Je hausse les épaules et baisse le casque sur mon cou.
-Néanmoins, ça m'a été utile. De quoi aurais-je eu l'air si je sentais la framboise ?
Je baisse la tête en tentant de cacher mon sourire puis je sens sa main sur mon poignet, je tourne la tête et l'observe.
-De quoi aurais-je l'air, May ?
Je prends mon carnet dans la poche arrière de mon jean et un stylo, y dépose la date et écris.
"D'un pirate qui sent la framboise."
-Ça serait dramatique pour ma réputation.
"Soit cela vous ridiculise, soit vous en faites un atout et vous terrifiez la population."
Un sourire amusé franchit ses lèvres et il lève un sourcil.
-Avec de la framboise ?
"Qui a dit que les pirates devaient sentir le mâle viril et la testostérone ?"
-Vous gagnez ce point mais je pense sincèrement que vous portez mieux le parfum de framboise que moi.
"Vous n'avez pas tout à fait tort."
Je retourne a ma tâche, mon sourire ne voulant pas quitter mes lèvres. Puis une fois le panier vide, je le dépose près de la bibliothèque. Je me tourne ensuite vers lui et hésite à m'asseoir sur le lit, avec lui. Mais l'idée clignote de plus belle dans ma tête et il fait beau dehors.
-A quoi pensez vous ?
"On va aller faire quelques achats."
-Et si je ne veux pas venir ?
Je lève un sourcil. Il sourit.
-Je vous taquine. C'est d'accord.
J'acquiesce et remplit mon sac puis noue mes lacets et met une veste en cuir, j'enfile ma besace sur l'épaule alors qu'il termine de mettre ses chaussures. Il met son étrange bonnet et je l'attends, le trousseau de clés dans les mains. On sort de l'appartement et on descend les cinq étages.
On sort et je permets au soleil de me réchauffer pendants quelques instants puis je me tourne vers Law et lui fais un signe de tête. Il acquiesce et on se met en marche. Je le conduis trois rues plus loin et m'arrête devant une boutique de vêtements masculins.

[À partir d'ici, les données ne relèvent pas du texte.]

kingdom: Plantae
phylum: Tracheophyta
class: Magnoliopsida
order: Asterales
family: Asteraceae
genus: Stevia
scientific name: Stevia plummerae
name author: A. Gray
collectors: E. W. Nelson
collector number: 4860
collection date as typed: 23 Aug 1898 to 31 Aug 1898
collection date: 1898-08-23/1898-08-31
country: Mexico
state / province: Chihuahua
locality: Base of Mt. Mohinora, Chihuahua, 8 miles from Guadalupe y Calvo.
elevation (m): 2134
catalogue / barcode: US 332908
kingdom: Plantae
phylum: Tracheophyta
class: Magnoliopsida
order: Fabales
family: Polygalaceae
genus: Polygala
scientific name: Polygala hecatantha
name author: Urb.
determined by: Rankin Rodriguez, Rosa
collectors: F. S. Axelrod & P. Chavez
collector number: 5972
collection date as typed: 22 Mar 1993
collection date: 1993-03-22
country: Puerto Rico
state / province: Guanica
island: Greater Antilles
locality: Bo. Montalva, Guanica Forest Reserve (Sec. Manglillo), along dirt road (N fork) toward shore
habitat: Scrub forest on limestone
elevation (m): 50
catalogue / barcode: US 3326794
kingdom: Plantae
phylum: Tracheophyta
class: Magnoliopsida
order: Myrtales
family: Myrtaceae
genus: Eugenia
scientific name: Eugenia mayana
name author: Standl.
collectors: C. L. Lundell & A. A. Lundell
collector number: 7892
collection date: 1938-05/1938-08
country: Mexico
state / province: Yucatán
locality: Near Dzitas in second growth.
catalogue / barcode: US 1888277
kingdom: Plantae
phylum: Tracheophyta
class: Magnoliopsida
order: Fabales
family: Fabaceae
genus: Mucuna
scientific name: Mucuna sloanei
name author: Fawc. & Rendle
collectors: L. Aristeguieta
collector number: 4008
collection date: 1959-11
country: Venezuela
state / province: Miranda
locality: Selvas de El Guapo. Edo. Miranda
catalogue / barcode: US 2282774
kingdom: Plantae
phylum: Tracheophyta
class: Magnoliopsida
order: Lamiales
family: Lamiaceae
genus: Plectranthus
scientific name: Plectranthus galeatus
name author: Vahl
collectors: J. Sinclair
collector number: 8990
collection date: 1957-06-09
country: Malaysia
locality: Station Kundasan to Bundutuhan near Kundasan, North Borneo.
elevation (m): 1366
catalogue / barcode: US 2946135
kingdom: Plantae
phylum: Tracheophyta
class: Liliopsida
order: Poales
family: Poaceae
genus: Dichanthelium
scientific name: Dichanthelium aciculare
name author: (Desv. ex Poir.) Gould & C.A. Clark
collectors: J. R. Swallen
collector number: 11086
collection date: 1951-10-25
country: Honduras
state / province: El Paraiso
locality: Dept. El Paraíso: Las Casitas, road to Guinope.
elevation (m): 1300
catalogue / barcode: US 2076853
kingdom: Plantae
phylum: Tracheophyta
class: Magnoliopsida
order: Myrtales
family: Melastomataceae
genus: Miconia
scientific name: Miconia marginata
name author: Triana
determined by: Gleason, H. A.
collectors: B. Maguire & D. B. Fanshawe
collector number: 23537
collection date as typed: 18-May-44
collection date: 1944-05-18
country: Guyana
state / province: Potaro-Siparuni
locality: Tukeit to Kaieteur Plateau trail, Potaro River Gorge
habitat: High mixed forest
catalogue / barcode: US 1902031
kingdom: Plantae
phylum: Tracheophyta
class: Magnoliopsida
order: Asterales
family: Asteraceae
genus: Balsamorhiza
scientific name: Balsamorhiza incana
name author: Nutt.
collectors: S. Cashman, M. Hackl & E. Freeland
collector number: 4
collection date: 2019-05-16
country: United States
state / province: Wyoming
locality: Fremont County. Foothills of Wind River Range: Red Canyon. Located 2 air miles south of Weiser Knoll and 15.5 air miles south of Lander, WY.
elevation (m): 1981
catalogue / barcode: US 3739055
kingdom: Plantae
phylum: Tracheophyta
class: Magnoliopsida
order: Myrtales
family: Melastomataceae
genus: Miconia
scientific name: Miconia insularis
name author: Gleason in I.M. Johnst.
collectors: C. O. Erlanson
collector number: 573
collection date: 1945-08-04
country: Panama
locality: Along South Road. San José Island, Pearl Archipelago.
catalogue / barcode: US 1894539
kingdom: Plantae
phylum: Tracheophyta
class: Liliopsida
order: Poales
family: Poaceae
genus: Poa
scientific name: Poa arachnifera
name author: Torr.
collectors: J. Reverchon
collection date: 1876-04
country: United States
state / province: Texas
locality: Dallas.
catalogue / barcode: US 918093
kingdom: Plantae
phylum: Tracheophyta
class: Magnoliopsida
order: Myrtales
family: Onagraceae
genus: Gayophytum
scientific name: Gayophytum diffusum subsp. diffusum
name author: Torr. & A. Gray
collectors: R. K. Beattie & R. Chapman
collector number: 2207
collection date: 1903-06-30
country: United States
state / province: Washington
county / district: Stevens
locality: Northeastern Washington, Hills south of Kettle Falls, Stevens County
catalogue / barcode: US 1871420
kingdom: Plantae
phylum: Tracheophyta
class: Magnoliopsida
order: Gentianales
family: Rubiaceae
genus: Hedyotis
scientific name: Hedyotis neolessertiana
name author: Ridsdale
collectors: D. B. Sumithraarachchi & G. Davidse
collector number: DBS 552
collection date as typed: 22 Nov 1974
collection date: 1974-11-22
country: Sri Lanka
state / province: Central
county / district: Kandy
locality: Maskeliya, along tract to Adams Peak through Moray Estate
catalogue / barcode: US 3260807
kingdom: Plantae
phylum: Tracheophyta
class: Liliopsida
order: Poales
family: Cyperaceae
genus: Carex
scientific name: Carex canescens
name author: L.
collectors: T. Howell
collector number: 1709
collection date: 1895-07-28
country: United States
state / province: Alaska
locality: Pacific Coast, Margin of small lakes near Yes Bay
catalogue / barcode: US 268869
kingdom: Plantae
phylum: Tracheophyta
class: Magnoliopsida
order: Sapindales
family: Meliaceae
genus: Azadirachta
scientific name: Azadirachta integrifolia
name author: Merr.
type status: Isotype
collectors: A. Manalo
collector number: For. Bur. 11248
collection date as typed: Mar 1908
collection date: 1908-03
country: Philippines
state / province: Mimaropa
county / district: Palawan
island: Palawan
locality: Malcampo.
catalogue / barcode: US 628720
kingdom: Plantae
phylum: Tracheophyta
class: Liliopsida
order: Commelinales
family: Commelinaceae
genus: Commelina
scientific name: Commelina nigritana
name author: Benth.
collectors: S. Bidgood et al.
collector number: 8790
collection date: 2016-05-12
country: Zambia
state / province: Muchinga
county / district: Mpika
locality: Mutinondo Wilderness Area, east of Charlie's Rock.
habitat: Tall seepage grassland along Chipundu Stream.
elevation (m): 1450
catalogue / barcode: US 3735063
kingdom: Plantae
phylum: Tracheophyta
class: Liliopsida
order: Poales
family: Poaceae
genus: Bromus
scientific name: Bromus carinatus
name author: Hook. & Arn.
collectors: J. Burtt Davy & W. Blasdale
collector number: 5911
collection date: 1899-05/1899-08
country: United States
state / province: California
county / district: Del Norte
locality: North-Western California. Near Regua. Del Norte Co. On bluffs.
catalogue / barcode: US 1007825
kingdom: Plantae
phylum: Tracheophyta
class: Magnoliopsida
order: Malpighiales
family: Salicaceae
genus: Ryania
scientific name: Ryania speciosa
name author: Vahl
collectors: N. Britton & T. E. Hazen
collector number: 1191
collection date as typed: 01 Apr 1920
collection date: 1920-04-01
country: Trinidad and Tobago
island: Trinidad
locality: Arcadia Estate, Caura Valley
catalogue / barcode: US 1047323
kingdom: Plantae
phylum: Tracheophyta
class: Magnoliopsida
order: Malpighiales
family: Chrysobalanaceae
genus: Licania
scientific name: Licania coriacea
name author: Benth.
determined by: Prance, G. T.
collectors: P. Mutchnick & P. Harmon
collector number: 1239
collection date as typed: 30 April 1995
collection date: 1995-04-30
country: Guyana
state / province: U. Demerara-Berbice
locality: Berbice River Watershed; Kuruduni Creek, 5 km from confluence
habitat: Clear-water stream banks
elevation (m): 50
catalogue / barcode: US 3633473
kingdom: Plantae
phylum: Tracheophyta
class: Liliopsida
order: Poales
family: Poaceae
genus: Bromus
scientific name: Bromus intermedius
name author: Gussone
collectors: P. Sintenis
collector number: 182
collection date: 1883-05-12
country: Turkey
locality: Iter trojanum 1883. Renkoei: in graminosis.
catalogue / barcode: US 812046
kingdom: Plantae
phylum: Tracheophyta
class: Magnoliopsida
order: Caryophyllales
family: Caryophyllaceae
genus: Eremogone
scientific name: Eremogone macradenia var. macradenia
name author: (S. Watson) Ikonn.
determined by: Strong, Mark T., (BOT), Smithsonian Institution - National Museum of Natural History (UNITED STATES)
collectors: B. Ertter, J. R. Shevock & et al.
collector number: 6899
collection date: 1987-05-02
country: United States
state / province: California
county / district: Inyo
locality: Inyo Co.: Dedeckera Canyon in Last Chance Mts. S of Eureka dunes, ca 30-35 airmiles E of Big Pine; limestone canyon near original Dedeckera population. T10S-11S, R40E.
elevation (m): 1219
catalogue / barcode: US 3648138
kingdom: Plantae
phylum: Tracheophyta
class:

-Pourquoi des vêtements ? J'en ai déjà.
Je sors mon carnet et écrit.
" 1. Tenue de rechange.
2. Sorte de camouflage, personne ne doit savoir d'où vous venez.
3. Ca sera rapide."
Il soupire et cède, je range mon carnet dans ma poche et l'entraîne par le poignet a l'intérieur. La vendeuse nous salue, j'incline la tête. Puis je le lâche et me rends au rayon des sweats. Alors qu'il me rejoins, je l'observe pour déterminer sa taille puis fouille dans les portants. Après quelques minutes, je trouve mon bonheur et compose deux tenues a peu près similaires. Je le prends a nouveau par le poignet et l'entraîne aux cabines d'essayage. J'accroche les cintres dans une cabine et il me regarde, confus.
-Pourquoi les essayer ?
"Je veux savoir si ça vous va. Vous essayez l'une des deux et vous me montrez le résultat."
Il soupire à nouveau mais rentre dans la cabine. Je souris, victorieuse et veille a fermer le rideau derrière lui. J'écoute les bruits du tissu et attends patiemment. Mais juste a côté des cabines, se trouve le rayon des manteaux. Je me poste devant et regarde un instant les manteaux avant d'hésiter entre un blazer et un manteau un peu plus chaud. Je me décide finalement et reviens alors qu'il tire le rideau et sort. Il se regarde dans le grand miroir face a lui. Puis se tourne vers moi, un sourcil levé. J'approuve de la tête puis lui tends le manteau qu'il enfile. Je prends mon carnet.
"Est-ce la bonne taille ?"
-C'est confortable.
Je souris et hoche la tête.
"Vous pouvez vous changer."
Il acquiesce et commence par me donner le manteau. Quelques minutes plus tard, on passe en caisse, la vendeuse nous sourit et prends les vêtements puis les glisse dans un sac.
-250 $.
Je commence a sortir mon porte-feuille mais il m'interrompt.
-Vous êtes sûre ?
Je le regarde et acquiesce puis paye.
-Bonne journée.
Je remercie la vendeuse de la tête et prend le sac. On sort et et après avoir dépassé la boutique, je m'arrête pour écrire.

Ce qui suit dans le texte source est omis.